Please reproduce, exactly and with nothing added, the line containing "Document page, 1241x1754 pixels." and every line after it to the end of the records.

[Source data]
>>

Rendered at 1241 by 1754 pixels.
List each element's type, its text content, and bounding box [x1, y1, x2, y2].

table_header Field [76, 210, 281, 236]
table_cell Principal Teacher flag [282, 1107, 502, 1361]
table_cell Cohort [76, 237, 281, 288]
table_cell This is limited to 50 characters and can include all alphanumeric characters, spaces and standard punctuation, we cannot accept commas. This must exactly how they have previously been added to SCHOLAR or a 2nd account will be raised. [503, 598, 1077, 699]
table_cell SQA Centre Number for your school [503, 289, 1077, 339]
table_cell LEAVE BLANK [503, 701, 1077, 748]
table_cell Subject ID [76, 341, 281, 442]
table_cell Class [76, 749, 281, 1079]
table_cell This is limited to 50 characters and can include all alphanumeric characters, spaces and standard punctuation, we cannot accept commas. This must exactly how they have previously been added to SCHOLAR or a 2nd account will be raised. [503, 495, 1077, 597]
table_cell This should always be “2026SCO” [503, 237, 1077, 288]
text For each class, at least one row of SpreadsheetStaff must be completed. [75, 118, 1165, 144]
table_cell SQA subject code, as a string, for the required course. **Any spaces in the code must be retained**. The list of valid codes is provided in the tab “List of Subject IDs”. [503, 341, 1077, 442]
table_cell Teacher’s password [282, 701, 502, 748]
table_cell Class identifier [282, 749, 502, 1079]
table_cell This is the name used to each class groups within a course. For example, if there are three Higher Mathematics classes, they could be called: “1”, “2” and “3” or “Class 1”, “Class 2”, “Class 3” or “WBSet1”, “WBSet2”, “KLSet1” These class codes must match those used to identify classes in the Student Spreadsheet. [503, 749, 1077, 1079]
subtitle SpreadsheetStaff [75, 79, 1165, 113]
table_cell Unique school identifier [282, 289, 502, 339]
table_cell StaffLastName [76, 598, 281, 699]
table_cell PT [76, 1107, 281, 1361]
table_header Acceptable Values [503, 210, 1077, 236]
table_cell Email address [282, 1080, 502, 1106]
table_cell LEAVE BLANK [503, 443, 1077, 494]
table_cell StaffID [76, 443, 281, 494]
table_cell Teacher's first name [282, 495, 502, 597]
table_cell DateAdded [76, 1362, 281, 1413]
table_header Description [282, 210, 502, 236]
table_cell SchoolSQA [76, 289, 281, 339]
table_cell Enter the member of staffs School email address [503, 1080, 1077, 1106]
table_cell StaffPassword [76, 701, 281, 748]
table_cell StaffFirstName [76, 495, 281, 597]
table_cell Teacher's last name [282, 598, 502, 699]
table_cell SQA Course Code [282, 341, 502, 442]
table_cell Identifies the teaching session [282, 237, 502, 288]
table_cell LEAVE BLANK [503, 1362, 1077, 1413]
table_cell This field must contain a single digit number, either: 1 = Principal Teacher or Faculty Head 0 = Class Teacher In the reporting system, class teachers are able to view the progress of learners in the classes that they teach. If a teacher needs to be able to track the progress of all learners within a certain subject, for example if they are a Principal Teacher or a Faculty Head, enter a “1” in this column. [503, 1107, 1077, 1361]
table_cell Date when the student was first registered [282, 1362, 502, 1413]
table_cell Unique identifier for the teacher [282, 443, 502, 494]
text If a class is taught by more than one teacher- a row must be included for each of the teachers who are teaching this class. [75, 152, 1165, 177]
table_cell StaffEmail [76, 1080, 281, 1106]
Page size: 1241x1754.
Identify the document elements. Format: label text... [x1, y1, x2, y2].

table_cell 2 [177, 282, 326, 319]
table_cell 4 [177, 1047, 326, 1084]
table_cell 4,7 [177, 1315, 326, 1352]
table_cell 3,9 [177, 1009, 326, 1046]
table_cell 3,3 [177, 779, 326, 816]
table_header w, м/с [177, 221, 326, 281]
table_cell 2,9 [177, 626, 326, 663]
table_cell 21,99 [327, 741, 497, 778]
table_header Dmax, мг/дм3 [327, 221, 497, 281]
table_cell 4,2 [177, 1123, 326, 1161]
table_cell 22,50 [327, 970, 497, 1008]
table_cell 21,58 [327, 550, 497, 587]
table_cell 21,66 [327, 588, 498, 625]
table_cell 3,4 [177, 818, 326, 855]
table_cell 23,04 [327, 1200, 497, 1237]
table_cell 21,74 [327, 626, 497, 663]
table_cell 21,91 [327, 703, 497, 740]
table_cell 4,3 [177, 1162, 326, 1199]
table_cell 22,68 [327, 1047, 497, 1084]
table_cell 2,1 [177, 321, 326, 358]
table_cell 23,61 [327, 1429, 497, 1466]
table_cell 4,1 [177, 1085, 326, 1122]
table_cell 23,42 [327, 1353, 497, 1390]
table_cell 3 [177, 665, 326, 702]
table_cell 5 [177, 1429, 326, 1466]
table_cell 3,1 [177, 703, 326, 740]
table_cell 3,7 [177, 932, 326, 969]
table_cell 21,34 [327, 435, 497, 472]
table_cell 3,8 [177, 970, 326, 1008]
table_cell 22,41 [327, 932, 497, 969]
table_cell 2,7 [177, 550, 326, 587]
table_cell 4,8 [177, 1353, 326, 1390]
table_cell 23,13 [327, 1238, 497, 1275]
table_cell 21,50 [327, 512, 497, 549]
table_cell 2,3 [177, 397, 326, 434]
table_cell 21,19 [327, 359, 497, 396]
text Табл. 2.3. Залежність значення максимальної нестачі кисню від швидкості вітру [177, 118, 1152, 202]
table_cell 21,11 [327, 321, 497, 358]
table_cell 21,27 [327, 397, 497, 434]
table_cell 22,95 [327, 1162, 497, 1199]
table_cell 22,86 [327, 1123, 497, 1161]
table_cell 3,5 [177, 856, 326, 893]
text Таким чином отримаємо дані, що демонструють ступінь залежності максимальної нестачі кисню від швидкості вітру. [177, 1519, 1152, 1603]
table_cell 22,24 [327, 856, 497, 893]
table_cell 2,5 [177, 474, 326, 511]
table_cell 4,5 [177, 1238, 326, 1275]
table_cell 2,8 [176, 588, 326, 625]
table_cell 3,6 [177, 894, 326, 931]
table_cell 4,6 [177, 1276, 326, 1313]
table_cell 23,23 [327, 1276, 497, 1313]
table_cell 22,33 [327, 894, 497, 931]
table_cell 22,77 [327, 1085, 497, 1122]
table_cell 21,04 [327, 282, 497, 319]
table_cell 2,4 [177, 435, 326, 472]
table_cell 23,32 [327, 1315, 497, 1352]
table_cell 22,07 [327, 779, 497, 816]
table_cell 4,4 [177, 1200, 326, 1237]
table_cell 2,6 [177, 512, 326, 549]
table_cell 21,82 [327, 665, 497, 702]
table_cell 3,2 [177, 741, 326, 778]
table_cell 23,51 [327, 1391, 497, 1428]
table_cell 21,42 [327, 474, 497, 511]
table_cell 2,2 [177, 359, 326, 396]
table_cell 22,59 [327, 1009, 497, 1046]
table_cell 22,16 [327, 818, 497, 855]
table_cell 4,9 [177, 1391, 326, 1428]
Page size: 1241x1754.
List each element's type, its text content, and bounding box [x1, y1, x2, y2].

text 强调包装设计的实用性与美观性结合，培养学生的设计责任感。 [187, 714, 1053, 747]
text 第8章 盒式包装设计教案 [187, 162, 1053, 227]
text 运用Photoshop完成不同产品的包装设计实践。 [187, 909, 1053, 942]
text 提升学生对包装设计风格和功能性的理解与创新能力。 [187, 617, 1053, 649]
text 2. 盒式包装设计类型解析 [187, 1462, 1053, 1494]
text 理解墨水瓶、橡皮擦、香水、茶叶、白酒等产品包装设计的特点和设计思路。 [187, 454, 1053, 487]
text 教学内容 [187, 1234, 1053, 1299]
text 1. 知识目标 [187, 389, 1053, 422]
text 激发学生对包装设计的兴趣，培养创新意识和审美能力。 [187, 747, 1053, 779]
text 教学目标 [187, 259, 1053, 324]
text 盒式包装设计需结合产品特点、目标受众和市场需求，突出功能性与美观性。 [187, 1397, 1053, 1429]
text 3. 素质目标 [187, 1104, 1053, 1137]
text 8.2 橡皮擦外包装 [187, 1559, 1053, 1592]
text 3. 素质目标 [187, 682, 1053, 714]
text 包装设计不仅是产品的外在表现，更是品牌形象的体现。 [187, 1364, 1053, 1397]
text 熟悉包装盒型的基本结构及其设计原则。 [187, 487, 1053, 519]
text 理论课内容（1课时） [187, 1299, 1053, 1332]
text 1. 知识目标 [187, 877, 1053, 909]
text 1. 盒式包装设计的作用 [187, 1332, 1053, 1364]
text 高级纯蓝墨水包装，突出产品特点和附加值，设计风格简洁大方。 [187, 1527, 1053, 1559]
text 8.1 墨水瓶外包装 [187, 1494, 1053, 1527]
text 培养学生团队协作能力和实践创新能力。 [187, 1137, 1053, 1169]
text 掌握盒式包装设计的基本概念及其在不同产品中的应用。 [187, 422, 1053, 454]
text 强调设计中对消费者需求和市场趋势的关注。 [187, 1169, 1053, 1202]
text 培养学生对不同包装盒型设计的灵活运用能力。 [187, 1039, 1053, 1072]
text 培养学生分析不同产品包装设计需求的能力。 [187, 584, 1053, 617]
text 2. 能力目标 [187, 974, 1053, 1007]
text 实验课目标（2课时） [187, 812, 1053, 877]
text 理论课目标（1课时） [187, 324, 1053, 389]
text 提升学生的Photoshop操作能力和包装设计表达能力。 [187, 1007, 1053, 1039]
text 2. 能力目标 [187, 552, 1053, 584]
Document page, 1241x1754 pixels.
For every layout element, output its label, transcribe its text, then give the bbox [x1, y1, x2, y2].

<<

ANSWER TO THIS EXERCISE:
Document page, 1241x1754 pixels.
For every layout element, output its label, transcribe its text, then give the bbox [x1, y1, x2, y2].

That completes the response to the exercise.